As someone who enjoys and studies art history it’s always nice to see someone wearing a fine art shirt that isn’t Hokusai’s “The Great Wave off Kanagawa, Van Gogh’s “Starry Night”, De Vinci’s “Mona Lisa”, or Margritte’s “The Son of Man”. Not that there’s anything wrong with any of these works, but among the initiated: basic is basic. The idea of “basic” is an interesting one; you can be edgy in the mainstream or too mainstream within the margins.
This image, which we’ll call an image because it’s not the companies’ original work and therefore shouldn’t be called a design, is not mainstream; but within the annals of classical art is in no way obscure. Seeing the image raises questions about balancing one’s representation of niche and mainstream interests, while presenting one’s identity to society at large. There seems to be a spectrum: the mainstream, the obscure but inoffensive, and the obscure and offensive. The middle is known and permitted; the left is unknown, but accepted, and the right would be unknown and unacceptable. On a one to ten this image might be a three or four. The wearer would get credit among the art aficionados, without alienating those not in “the know”. If you wanted to move more towards the one space, the left side of the scale Hendrick Goltzius might be your man.

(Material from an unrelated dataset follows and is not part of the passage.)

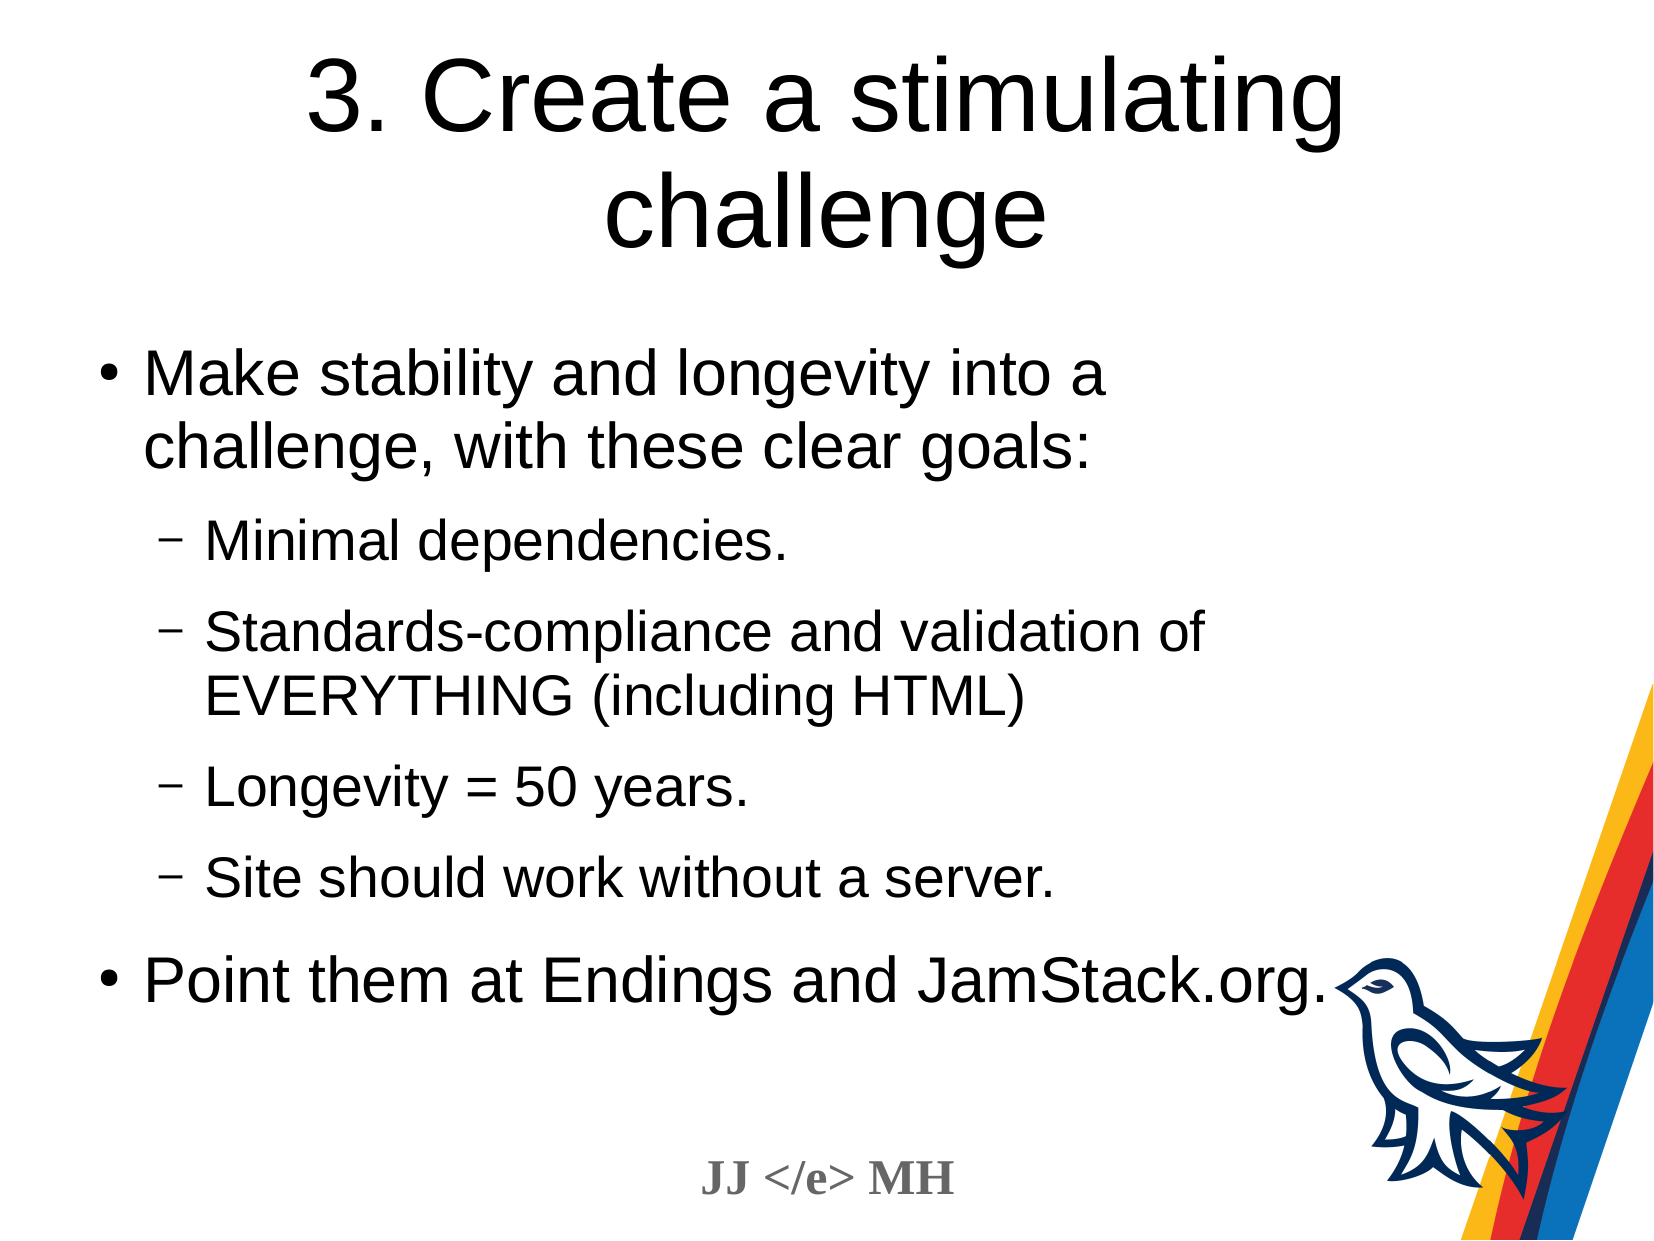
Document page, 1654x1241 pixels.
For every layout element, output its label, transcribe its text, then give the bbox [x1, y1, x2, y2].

picture [1324, 684, 1654, 1240]
list Make stability and longevity into a challenge, with these clear goals: Minimal dependencies. Standards-compliance and validation of EVERYTHING (including HTML) Longevity = 50 years. Site should work without a server. Point them at Endings and JamStack.org. [82, 337, 1335, 1057]
title 3. Create a stimulating challenge [82, 0, 1571, 336]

To move towards the right, maybe John Heartfield, or Takato Yamamoto.
In any case it’s nice to see Durrer represented. Past that it’s nice to see this image that feels like more of an acknowledgement of the late master’s skill, rather than some of his more ‘death themed’ block prints which are simply appreciated today because of the trendiness of their imagery. Durrer, and print artists in general, really haven’t gotten there due within mainstream culture, and perhaps the art world at large. Maybe, wear the shirt, support the cause; or wear it because it is and always was a beautiful design.
Rabbits as a symbol haven’t really gotten their due in recent years. Owls had their time in the mid oughts, lions and wolves seem to be in ascendance, but it’s been a long time since “Watership Down” and Peter Rabbit were made or were culturally relevant. In spite of the fact that the color pallet is of the moment, this design seems to be like a bit of a throwback to the times in which the topic of animal testing got the same, if not more coverage than that of global warming. Everything is plastics and carbon now. It’s weird to age and wonder how, why, and when societal priorities shifted.
The image is interesting in that the colors seem Aposematic (warning colors); There’s something sickly and yet violent about the combination. The pink is vibrant and lively, as if expressing joy in the clinical and dangerous nature that this particular hue of green would seem to represent. Coupled with the sharp edges of the geometry, the running zoetropic progression of the rabbits, there’s something sinister about this design that makes it interesting.
In the same way the embroidery tattoo trend of a couple of years back caught peoples attention this image’s idiosyncratic use, or illusion of material on an unsuited canvas is captivating. There’s always the question of how and why certain animals are anthropomorphized in the way that they are; A fox, perhaps because of the similarity in hues to that of autumn leaves would seem to be the obvious choice for this composition. Is the grey mold, should we take the shapes to be comprised of a man made material merely mirroring nature. The dead eyes and whiskers might suggest that. The eye’s realistically aren’t merely dead, they aren’t blended and don’t interact with the form. The eyes almost feel like Pareidolia made evident. It’s as if the artist saw it and is here sharing the experience. Nothing this perfect it likely to be found and that’s without the unnatural coloring that takes sometime to actually appreciate. The image is an assemblage of leaves, but there aren’t bits and scraps lying around a digital space. The intrusion of the unnatural elements (the eyes and whiskers) might then suggest that we neither see or appreciate icons, archetypes, symbols, within nature. It is only through the reshuffling and manipulation, through the re-contextualization of our devices that we can see, and fail to recognize meaning in our environment.